文档正文:
○ ○ ○ ○ ○
LSTM → Self-Attention → Dense

%% 1️⃣ 生成随机时间序列输入特征
clc; clear;

numSamples = 1000; % 样本数量
timeSteps = 18; % 时间步 n
numFeatures = 7; % 特征数

% 模拟输入特征 [numSamples x timeSteps x numFeatures]
X = rand(numSamples, timeSteps, numFeatures);

% 模拟目标输出（比如SWH）
Y = rand(numSamples,1); % SWH，标量

%% 2️⃣ 构建 LSTM + Self-Attention + Dense 网络
layers = [ ...
sequenceInputLayer(numFeatures)
% LSTM层
lstmLayer(64,'OutputMode','last')

% Self-Attention 层 (用 multiHeadAttentionLayer 或自己实现，简化这里写 fullyConnected)
% 如果有较新版本Matlab可以用 multiHeadAttentionLayer
fullyConnectedLayer(64) % 代替 attention 层，核心思想是聚合
% Dense层
fullyConnectedLayer(32)
reluLayer
fullyConnectedLayer(1) % 输出 SWH （标量）
regressionLayer
];

%% 3️⃣ 配置训练选项
options = trainingOptions('adam', ...
'MaxEpochs',30, ...
'MiniBatchSize', 32, ...
'InitialLearnRate',1e-3, ...
'GradientThreshold',1, ...
'Shuffle','every-epoch', ...
'Plots','training-progress', ...
'Verbose',false);

%% 4️⃣ 转换数据格式 → cell array（sequenceInput需要 cell 格式）
XCell = cell(numSamples,1);
for i = 1:numSamples
XCell{i} = squeeze(X(i,:,:))'; % 转置成 [numFeatures x timeSteps]
end

%% 5️⃣ 训练网络
net = trainNetwork(XCell,Y,layers,options);

%% 6️⃣ 提取 LSTM 中间特征用于 Random Forest 特征重要性评估
% 这里用 activations 函数提取 LSTM 层的输出
featureLayer = 'lstm'; % LSTM 层名字 (你可以改名或用 layerGraph)

% 提取 LSTM 层的输出（取最后一个时间步的状态作为整体特征）
features = zeros(numSamples,64);
for i = 1:numSamples
lstmOut = activations(net,XCell{i},'lstm','OutputAs','channels');
% 取最后时间步
features(i,:) = lstmOut(:,end);
end

%% 7️⃣ 用 Random Forest 评估特征重要性
% 用 LSTM 输出特征预测 SWH，评估特征重要性
numTrees = 100;
RF = TreeBagger(numTrees,features,Y,'Method','regression','OOBPrediction','on','OOBPredictorImportance','on');

% 画特征重要性
figure;
bar(RF.OOBPermutedPredictorDeltaError);
xlabel('LSTM 特征维度');
ylabel('特征重要性');
title('Random Forest 评估特征重要性');
grid on;


import torch
import torch.nn as nn
import torch.optim as optim
import numpy as np
import matplotlib.pyplot as plt
import seaborn as sns
from sklearn.ensemble import RandomForestRegressor
from sklearn.metrics import mean_squared_error, r2_score
import warnings

warnings.filterwarnings('ignore')
○ ○ ○ ○ ○
源材料:
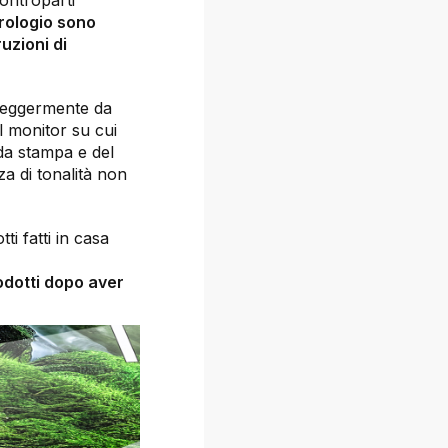
controparti
orologio sono
uzioni di
e leggermente da
l monitor su cui
 da stampa e del
za di tonalità non
ti fatti in casa
odotti dopo aver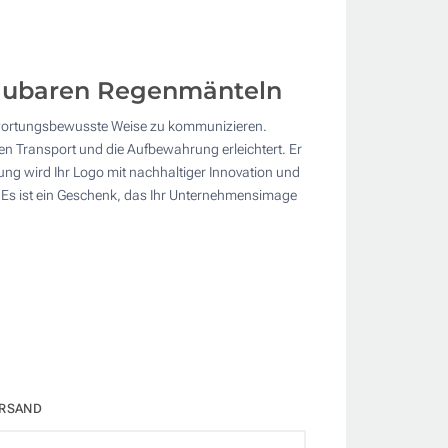
abbaubaren Regenmänteln
twortungsbewusste Weise zu kommunizieren.
en Transport und die Aufbewahrung erleichtert. Er
rung wird Ihr Logo mit nachhaltiger Innovation und
 Es ist ein Geschenk, das Ihr Unternehmensimage
RSAND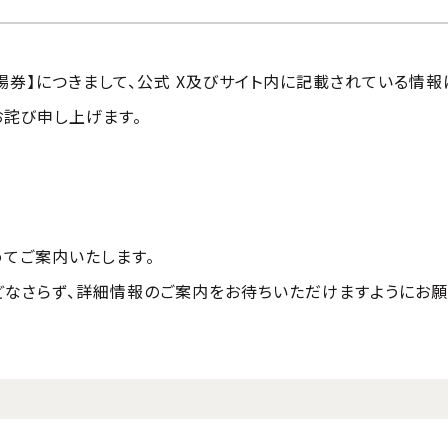
券】につきまして、公式 X及びサイト内に記載されている情報
お詫び申し上げます。
てご案内いたします。
どなさらず、詳細情報のご案内をお待ちいただけますようにお願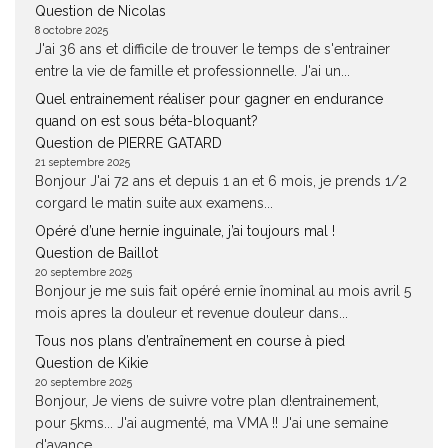
Question de Nicolas
8 octobre 2025
J'ai 36 ans et difficile de trouver le temps de s'entrainer
entre la vie de famille et professionnelle. J'ai un...
Quel entrainement réaliser pour gagner en endurance
quand on est sous béta-bloquant?
Question de PIERRE GATARD
21 septembre 2025
Bonjour J'ai 72 ans et depuis 1 an et 6 mois, je prends 1/2
corgard le matin suite aux examens...
Opéré d’une hernie inguinale, j’ai toujours mal !
Question de Baillot
20 septembre 2025
Bonjour je me suis fait opéré ernie înominal au mois avril 5
mois apres la douleur et revenue douleur dans...
Tous nos plans d’entraînement en course à pied
Question de Kikie
20 septembre 2025
Bonjour, Je viens de suivre votre plan d!entrainement,
pour 5kms... J'ai augmenté, ma VMA !! J'ai une semaine
d'avance ,...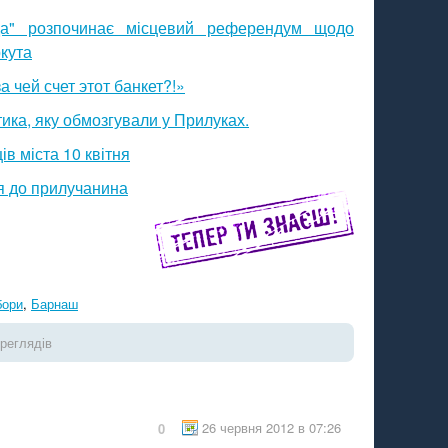
а" розпочинає місцевий референдум щодо
кута
а чей счет этот банкет?!»
ика, яку обмозгували у Прилуках.
в міста 10 квітня
я до прилучанина
бори
,
Барнаш
реглядів
26 червня 2012 в 07:26
0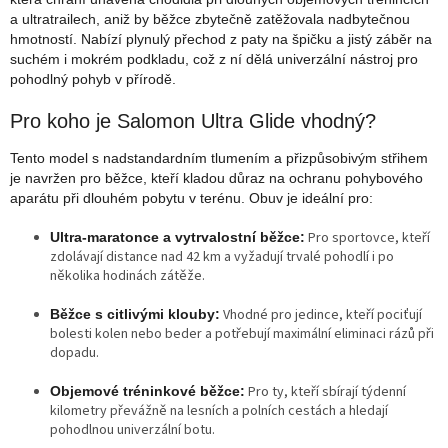
a ultratrailech, aniž by běžce zbytečně zatěžovala nadbytečnou
hmotností. Nabízí plynulý přechod z paty na špičku a jistý záběr na
suchém i mokrém podkladu, což z ní dělá univerzální nástroj pro
pohodlný pohyb v přírodě.
Pro koho je Salomon Ultra Glide vhodný?
Tento model s nadstandardním tlumením a přizpůsobivým střihem
je navržen pro běžce, kteří kladou důraz na ochranu pohybového
aparátu při dlouhém pobytu v terénu. Obuv je ideální pro:
Pro sportovce, kteří
Ultra-maratonce a vytrvalostní běžce:
zdolávají distance nad 42 km a vyžadují trvalé pohodlí i po
několika hodinách zátěže.
Vhodné pro jedince, kteří pociťují
Běžce s citlivými klouby:
bolesti kolen nebo beder a potřebují maximální eliminaci rázů při
dopadu.
Pro ty, kteří sbírají týdenní
Objemové tréninkové běžce:
kilometry převážně na lesních a polních cestách a hledají
pohodlnou univerzální botu.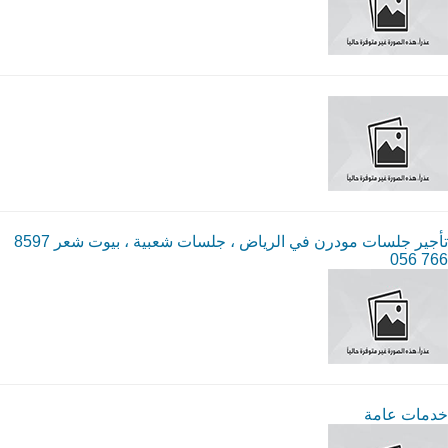
تأجير جلسات مودرن في الرياض ، جلسات شعبية ، بيوت شعر 8597
766 056
خدمات عامة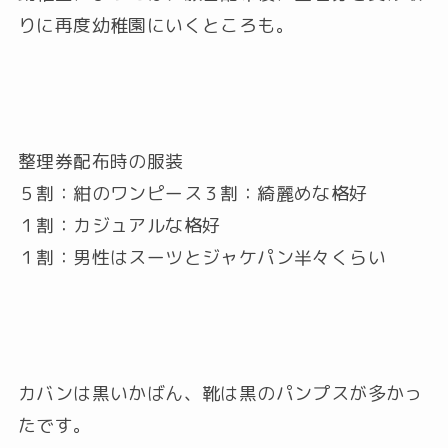
りに再度幼稚園にいくところも。
整理券配布時の服装
５割：紺のワンピース３割：綺麗めな格好
１割：カジュアルな格好
１割：男性はスーツとジャケパン半々くらい
カバンは黒いかばん、靴は黒のパンプスが多かっ
たです。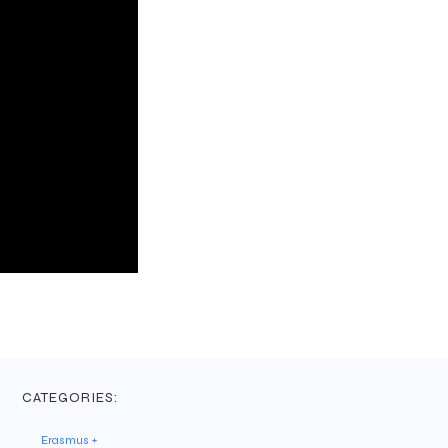
CATEGORIES:
Erasmus +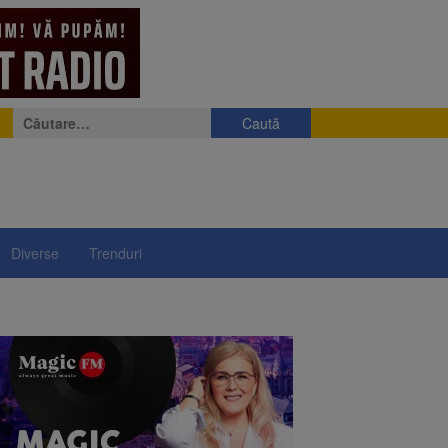
Caută
după:
Diverse
Trenduri
e
eniș
președintelui Nicușor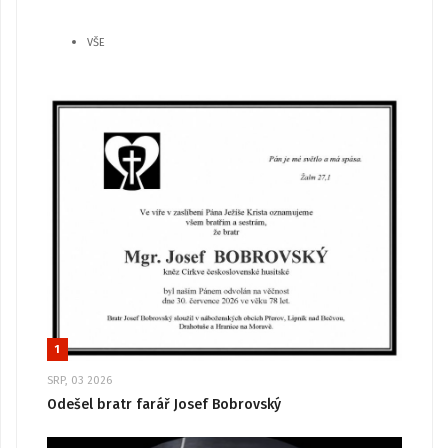
VŠE
1
SRP, 03 2026
Odešel bratr farář Josef Bobrovský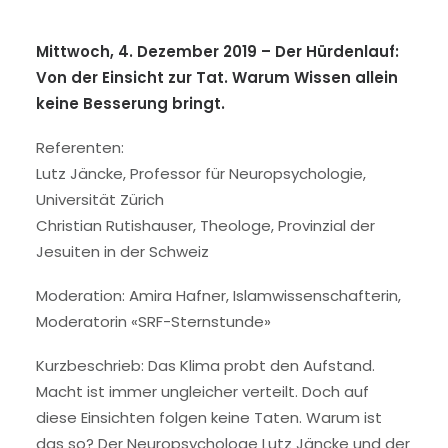
Mittwoch, 4. Dezember 2019 –
Der Hürdenlauf:
Von der Einsicht zur Tat. Warum Wissen allein
keine Besserung bringt.
Referenten:
Lutz Jäncke, Professor für Neuropsychologie,
Universität Zürich
Christian Rutishauser, Theologe, Provinzial der
Jesuiten in der Schweiz
Moderation: Amira Hafner, Islamwissenschafterin,
Moderatorin «SRF-Sternstunde»
Kurzbeschrieb: Das Klima probt den Aufstand.
Macht ist immer ungleicher verteilt. Doch auf
diese Einsichten folgen keine Taten. Warum ist
das so? Der Neuropsychologe Lutz Jäncke und der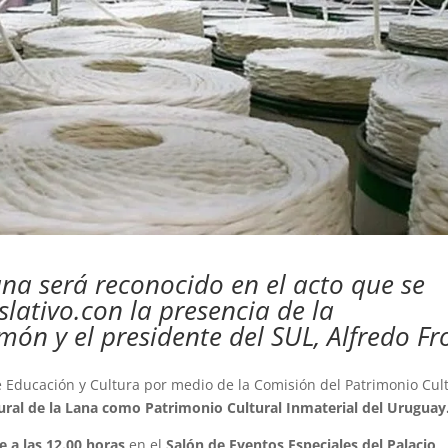
ana será reconocido en el acto que se
slativo.con la presencia de la
món y el presidente del SUL, Alfredo Fr
 Educación y Cultura por medio de la Comisión del Patrimonio Cul
tural de la Lana como Patrimonio Cultural Inmaterial del Uruguay
e a las 12.00 horas
en el
Salón de Eventos Especiales del Palacio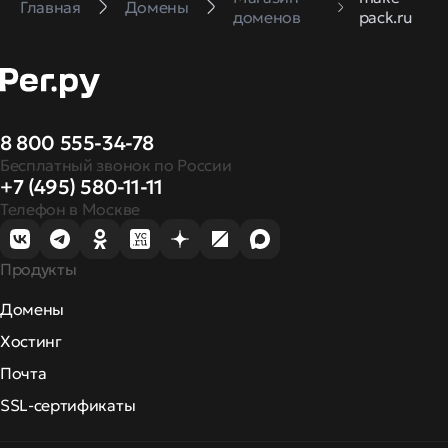
Главная
Домены
доменов
pack.ru
8 800 555-34-78
Бесплатный звонок по России
+7 (495) 580-11-11
Телефон в Москве
Продукты
Домены
Хостинг
Почта
SSL-сертификаты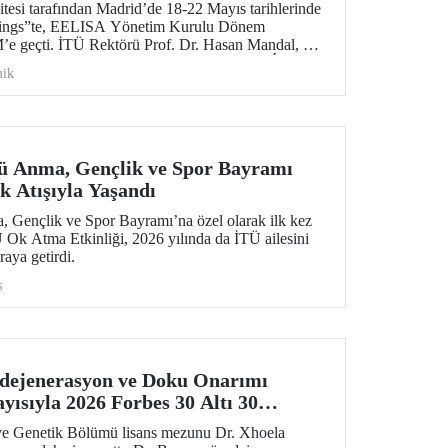
si tarafından Madrid’de 18-22 Mayıs tarihlerinde
tings”te, EELISA Yönetim Kurulu Dönem
e geçti. İTÜ Rektörü Prof. Dr. Hasan Mandal, 6
aşkanlık görevini UPM Rektörü Prof. Dr. Óscar
ik
n bir törenle devretti.
ü Anma, Gençlik ve Spor Bayramı
 Atışıyla Yaşandı
 Gençlik ve Spor Bayramı’na özel olarak ilk kez
 Ok Atma Etkinliği, 2026 yılında da İTÜ ailesini
araya getirdi.
s
ejenerasyon ve Doku Onarımı
yısıyla 2026 Forbes 30 Altı 30
ve Genetik Bölümü lisans mezunu Dr. Xhoela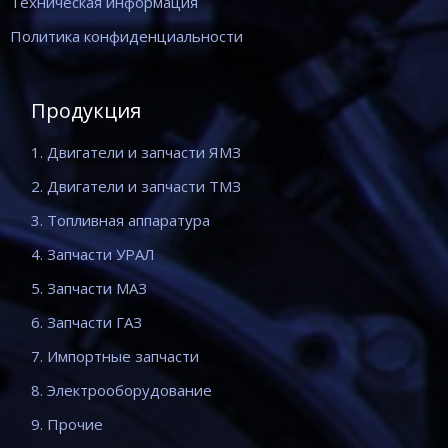
Техническая информация
Политика конфиденциальности
Продукция
1. Двигатели и запчасти ЯМЗ
2. Двигатели и запчасти ТМЗ
3. Топливная аппаратура
4. Запчасти УРАЛ
5. Запчасти МАЗ
6. Запчасти ГАЗ
7. Импортные запчасти
8. Электрооборудование
9. Прочие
○ ○ ○ ○ ○
任务列表:
A. 在 LSTM 网络代码中，随机森林设置了多少棵树？
B. 从 LSTM 网络代码的最后一行之后接着往下写。
这些记录是另一份单独的材料。

回答:
A. 100 棵。

B.
# 设置中文字体
plt.rcParams['font.sans-serif'] = ['SimHei', 'Arial Unicode MS', 'DejaVu Sans']
plt.rcParams['axes.unicode_minus'] = False

# 1️⃣ 数据准备
num_samples = 1000
time_steps = 18
num_features = 7

# 生成随机输入 [num_samples, time_steps, num_features]
X = np.random.rand(num_samples, time_steps, num_features).astype(np.float32)

# 生成随机目标 SWH
Y = np.random.rand(num_samples, 1).astype(np.float32)

# 转成 PyTorch Tensor
X_tensor = torch.tensor(X)
Y_tensor = torch.tensor(Y)


# 2️⃣ 定义 LSTM + Self-Attention + Dense 网络
class LSTM_Attention_Net(nn.Module):
    def __init__(self, input_dim, hidden_dim, output_dim):
        super(LSTM_Attention_Net, self).__init__()
        self.lstm = nn.LSTM(input_dim, hidden_dim, batch_first=True)

        # Self-Attention 参数
        self.attention = nn.Linear(hidden_dim, 1)

        # Dense 层
        self.fc1 = nn.Linear(hidden_dim, 32)
        self.fc2 = nn.Linear(32, output_dim)

    def forward(self, x):
        # LSTM
        lstm_out, _ = self.lstm(x)  # [batch, time_steps, hidden_dim]

        # Attention 权重
        attn_weights = torch.softmax(self.attention(lstm_out), dim=1)  # [batch, time_steps, 1]

        # 加权求和
        attn_output = torch.sum(attn_weights * lstm_out, dim=1)  # [batch, hidden_dim]

        # Dense
        out = torch.relu(self.fc1(attn_output))
        out = self.fc2(out)

        return out, attn_weights


# 超参数
input_dim = num_features
hidden_dim = 64
output_dim = 1

# 实例化模型
model = LSTM_Attention_Net(input_dim, hidden_dim, output_dim)

# 损失函数 & 优化器
criterion = nn.MSELoss()
optimizer = optim.Adam(model.parameters(), lr=1e-3)

# 3️⃣ 训练模型
num_epochs = 50
batch_size = 32

loss_list = []

for epoch in range(num_epochs):
    permutation = torch.randperm(num_samples)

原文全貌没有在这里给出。